[Begin Information supplied]

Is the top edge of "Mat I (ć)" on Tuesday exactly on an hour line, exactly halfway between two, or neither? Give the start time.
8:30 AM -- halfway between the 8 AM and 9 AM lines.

[End Information supplied]
[Begin Information supplied]

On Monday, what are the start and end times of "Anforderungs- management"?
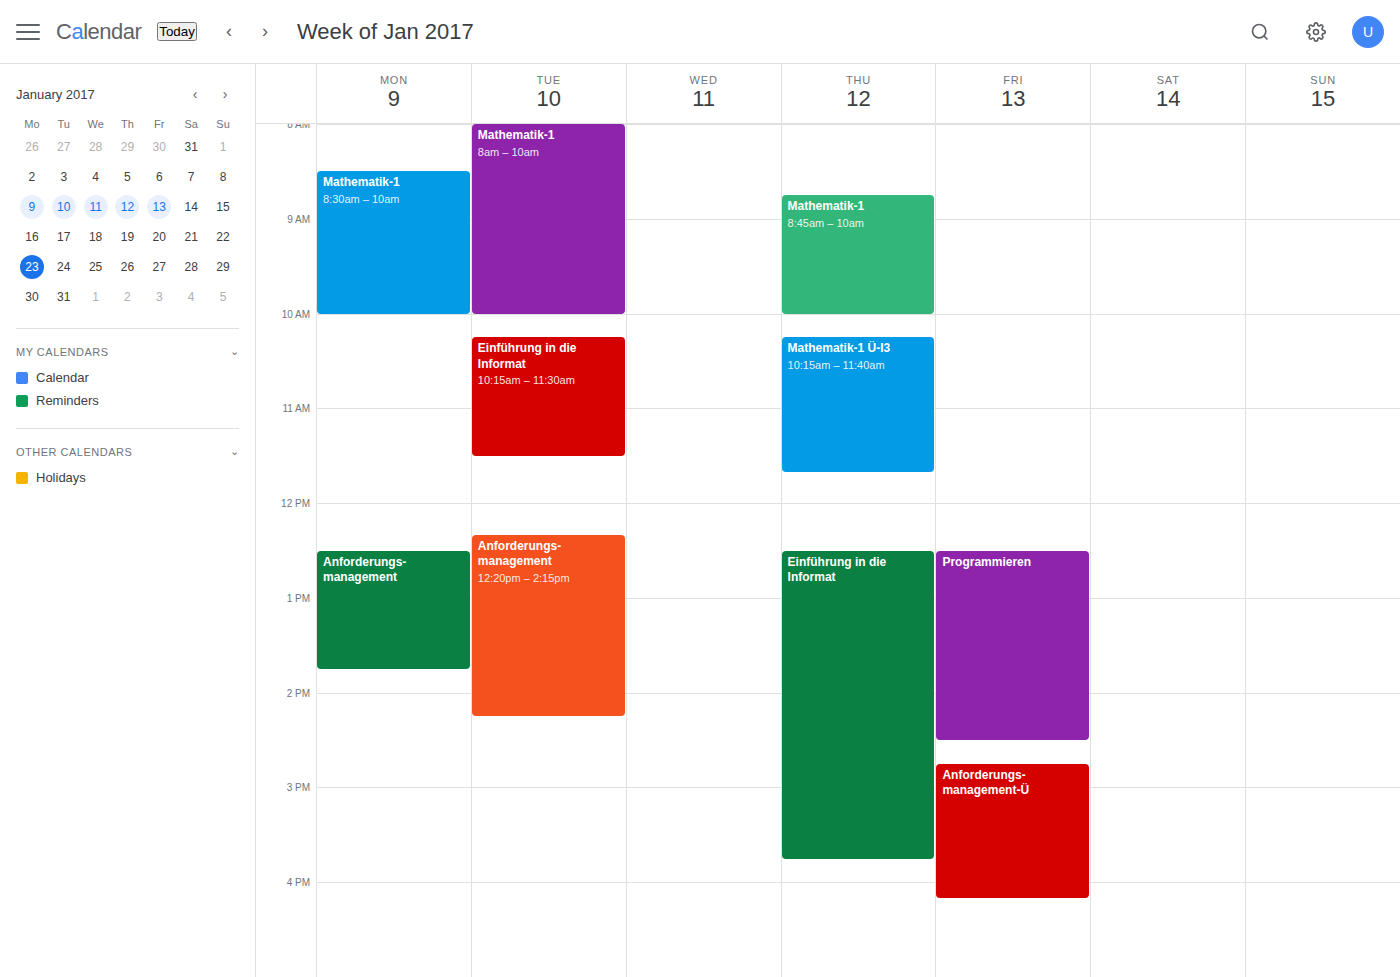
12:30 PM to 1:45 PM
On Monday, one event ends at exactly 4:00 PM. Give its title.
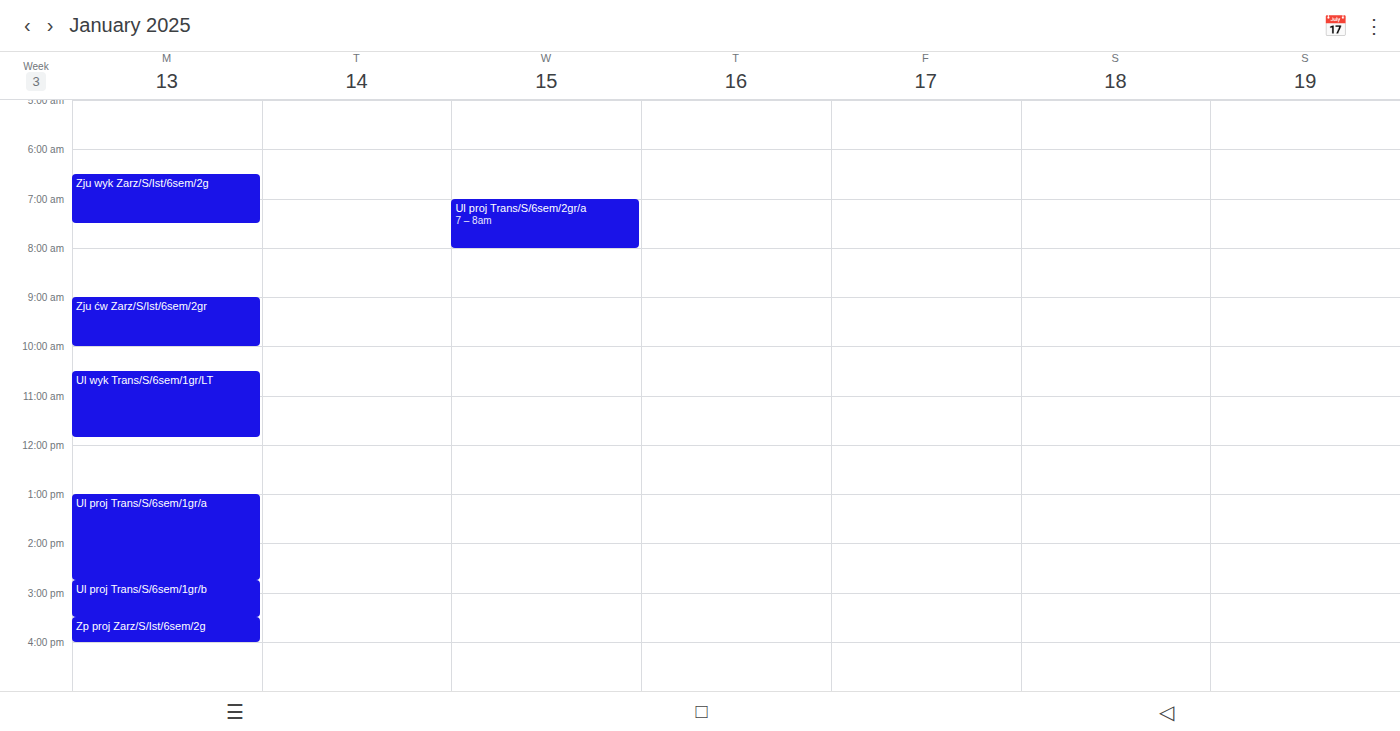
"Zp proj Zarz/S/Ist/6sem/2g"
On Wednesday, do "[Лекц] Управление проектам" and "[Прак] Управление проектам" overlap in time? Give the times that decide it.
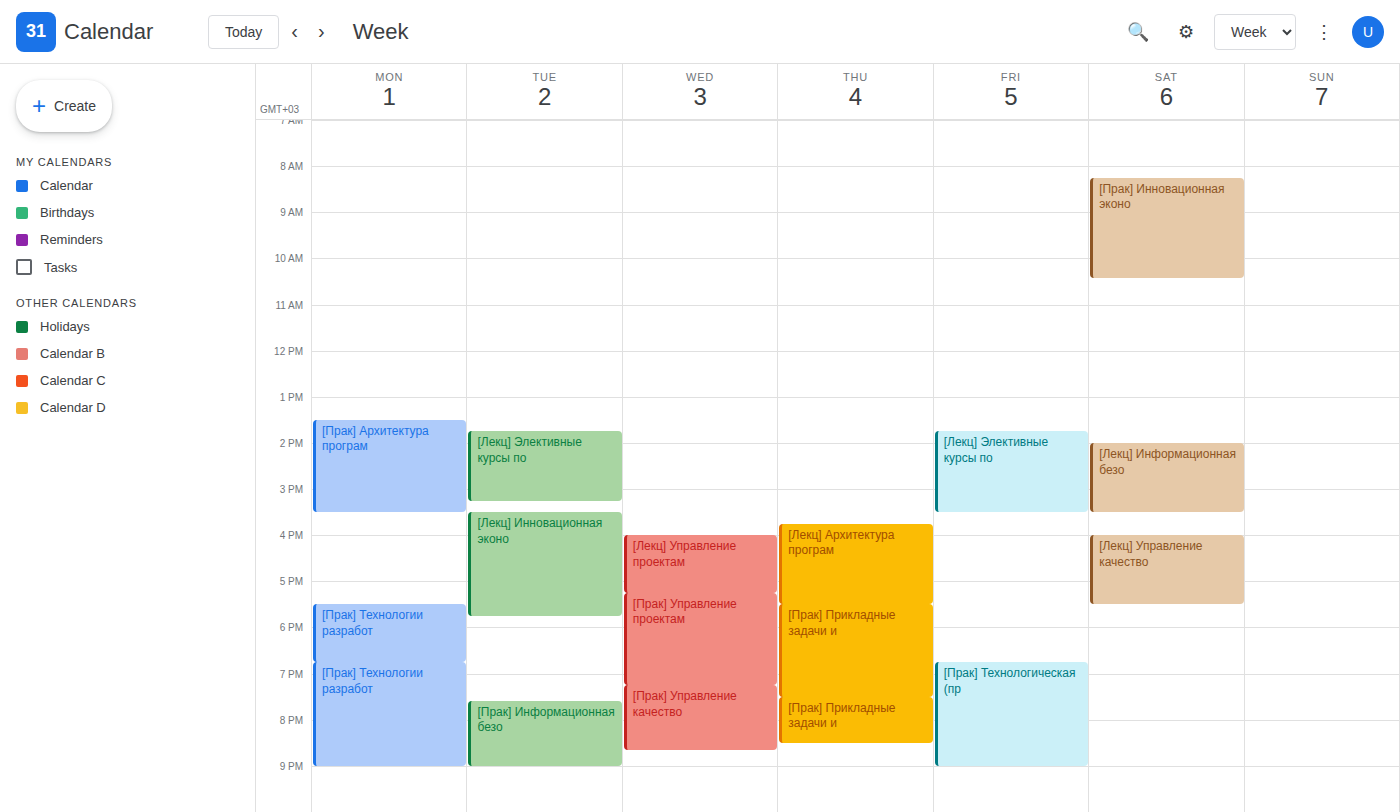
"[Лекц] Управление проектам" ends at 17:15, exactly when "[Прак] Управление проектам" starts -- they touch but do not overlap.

[End Information supplied]

● Work instructions: Can you reproduce word for word the data from the line containing "Is the top edge" through the line containing "8:30 AM -- halfway", with both of those lines included?

● Task result:
Is the top edge of "Mat I (ć)" on Tuesday exactly on an hour line, exactly halfway between two, or neither? Give the start time.
8:30 AM -- halfway between the 8 AM and 9 AM lines.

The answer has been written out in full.